SOFÍA
—Suéltala.
Esa voz. Fuerte. Baja. Grave. Con una calma peligrosa que me hizo estremecer.
Fernando estaba ahí. De pie, tan firme como un roble. Su camisa blanca se pegaba a su torso por el sudor, sus jeans polvorientos le daban un aire salvaje y puro que me hacía latir el pecho tan rápido que dolía.
Leonardo, que me sujetaba del brazo con tanta fuerza que sentía los dedos clavándose en mi carne, ni siquiera volteó a verlo al principio. Solo rió con su típica risa oscura.
—Padrecito… este no es su problema. Esta mujer es mía.

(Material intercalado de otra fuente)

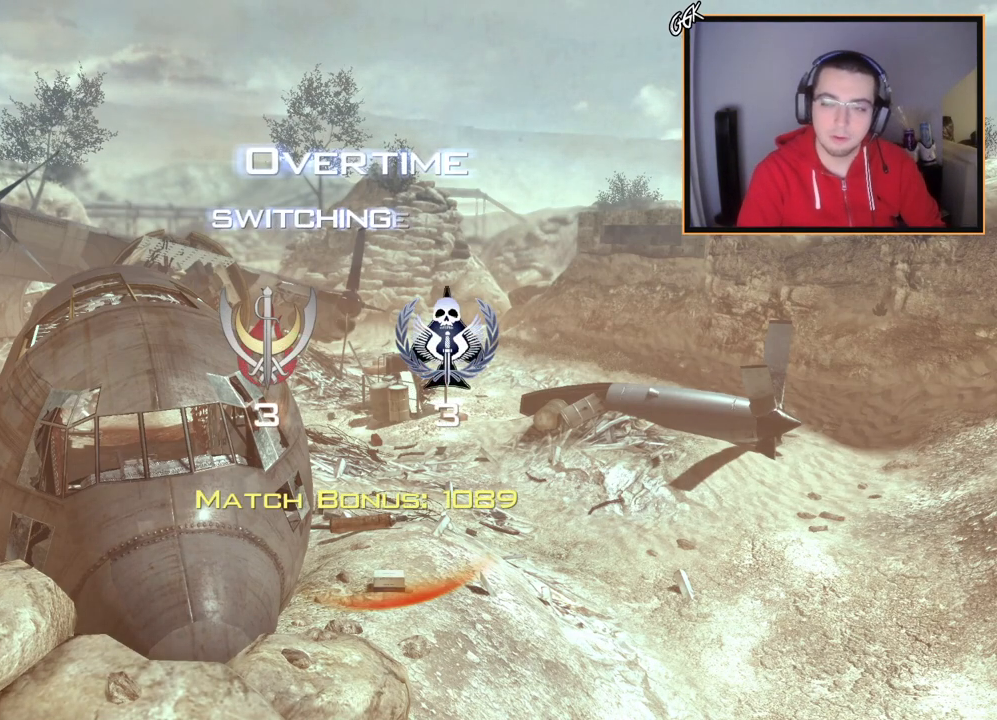
{"buttons": [], "left_stick": "center", "right_stick": "center", "events": []}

—No soy tuya, Leonardo —logré decir con la voz quebrada. Me dolía el brazo y me dolía el alma. Pero más me dolía sentirme su objeto.
Fernando dio un paso adelante y su sombra cubrió la mía. Leonardo levantó la mirada, y cuando sus ojos se encontraron, sentí el aire vibrar de tensión.
—Te dije que la sueltes.
Leonardo apretó más mi brazo y yo solté un quejido ahogado. Su sonrisa se ensanchó.
—¿Y si no quiero? ¿Qué vas a hacer, padrecito? ¿Orarme encima?